Pre-LOTR/Star Wars fantasy movies? (X-post /r/movies)

Certainly! Thinking about it, most of the urban fantasy stuff is quite closely intertwined with horror in one way or another, though I guess that's partly the nature of the beast. If you don't mind vampires and that sort of thing too much (I know there's been rather a glut of that sort of stuff lately) there's an extremely good, and very clever UK miniseries called Ultraviolet (no relationship whatsoever to the film starring Milla Jovovich) featuring pre-fame Jack Davenport and Idris Elba that I always recommend. There was also a TV series from 1996 based on the tabletop game Vampire: The Masquerade called Kindred: The Embraced that's not too bad, though it died after 8 episodes. There's also a Canadian TV series about a vampire detective called Forever Knight that's quite fun. All these are firmly pre-Twilight/True Blood. Also in a more gothic horror mode you've got Penny Dreadful, which is currently airing, one of the more successful takes on the 'every single public domain character from Victorian sensation fiction walks into a bar' genre (think Van Helsing, League of Extraordinary Gentlemen and so on) and classic stuff like Kolchak: The Night Stalker. And of course there's Carnivàle, which doesn't really fit in anywhere but definitely deserves a watch. There was a glut of quite interesting fantasy, horror and 'science-fantasy' sort of shows (in that sort of weird fiction vein) produced in the UK in the late 60's and 70's that built off the popularity of Dr Who that are worth looking at, despite most being ostensibly for children. The Owl Service and Children of the Stones are both very good, and Ace of Wands isn't too bad. The Moon Stallion is supposed to be in a similiar vein but is difficult to track down, and I've not seen it.
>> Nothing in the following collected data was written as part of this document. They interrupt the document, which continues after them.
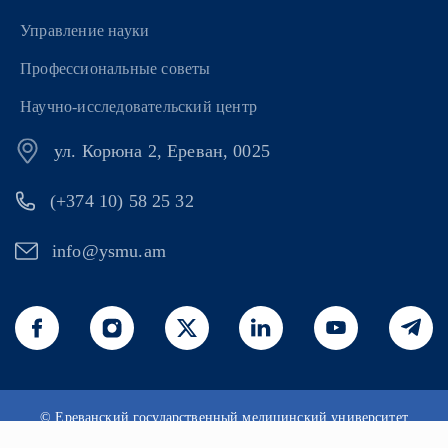
Управление науки
Профессиональные советы
Научно-исследовательский центр
ул. Корюна 2, Ереван, 0025
(+374 10) 58 25 32
info@ysmu.am
© Ереванский государственный медицинский университет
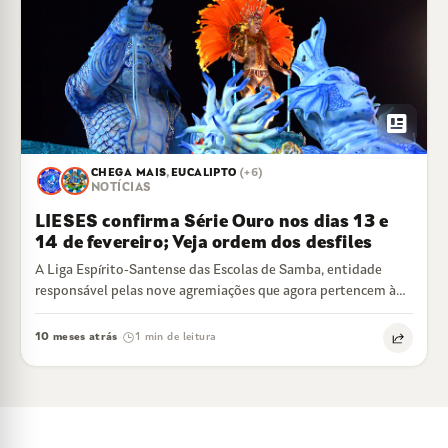
newsmode
CHEGA MAIS
,
EUCALIPTO
(+6)
NOTÍCIAS
LIESES confirma Série Ouro nos dias 13 e
14 de fevereiro; Veja ordem dos desfiles
A Liga Espírito-Santense das Escolas de Samba, entidade
responsável pelas nove agremiações que agora pertencem à
Série Ouro do Carnaval de Vitória,…
10 meses atrás
1 min de leitura
·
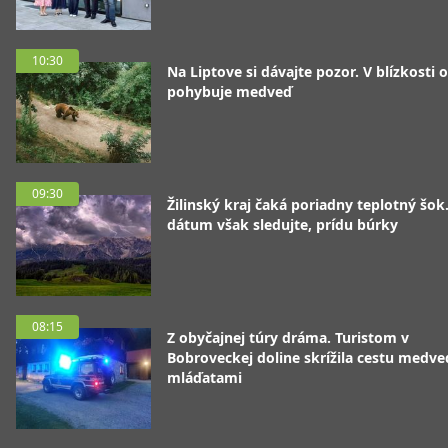
10:30
Na Liptove si dávajte pozor. V blízkosti 
pohybuje medveď
09:30
Žilinský kraj čaká poriadny teplotný šok
dátum však sledujte, prídu búrky
08:15
Z obyčajnej túry dráma. Turistom v
Bobroveckej doline skrížila cestu medve
mláďatami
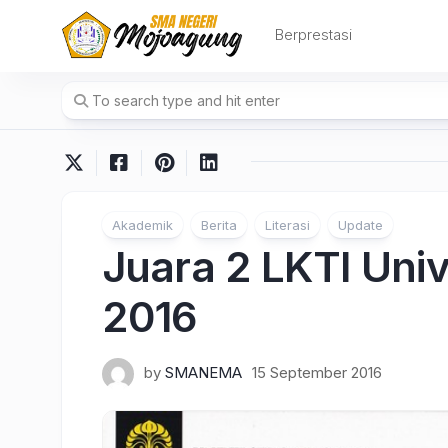
Skip
to
Berprestasi
content
Akademik
Berita
Literasi
Update
Juara 2 LKTI Univ
2016
by
SMANEMA
15 September 2016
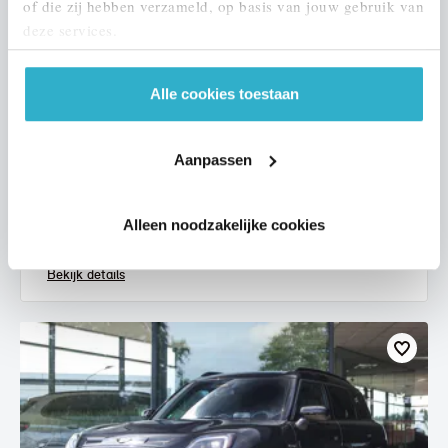
of die zij hebben verzameld, op basis van jouw gebruik van
deze services.
Alle cookies toestaan
Helmond
MINI
Electric
Aanpassen
Classic
2021
73.836 km
234 km actieradius
Alleen noodzakelijke cookies
€ 17.950
€ 340
of
p/m
Bekijk details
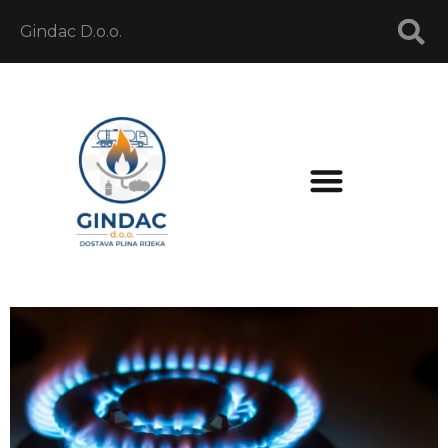
Gindac D.o.o.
Sapphire and Steel is ostensibly science fiction, but it's not got that much science going on.

There's a lot of older Japanese and Chinese films dealing with martial arts and Samurai sort of stuff that might suit as well, come to think of it? Not quite sure where to begin recommending there, except perhaps obvious stuff (like 'everything by Akira Kurosawa').

In a somewhat different vein, the four-part BBC adaptation of Gormenghast is excellent, with a cast that reads like a laundry list of great British actors (Just look at it) and I think it's great, though I'm a huge fan of the novels so I don't know what effect that might have.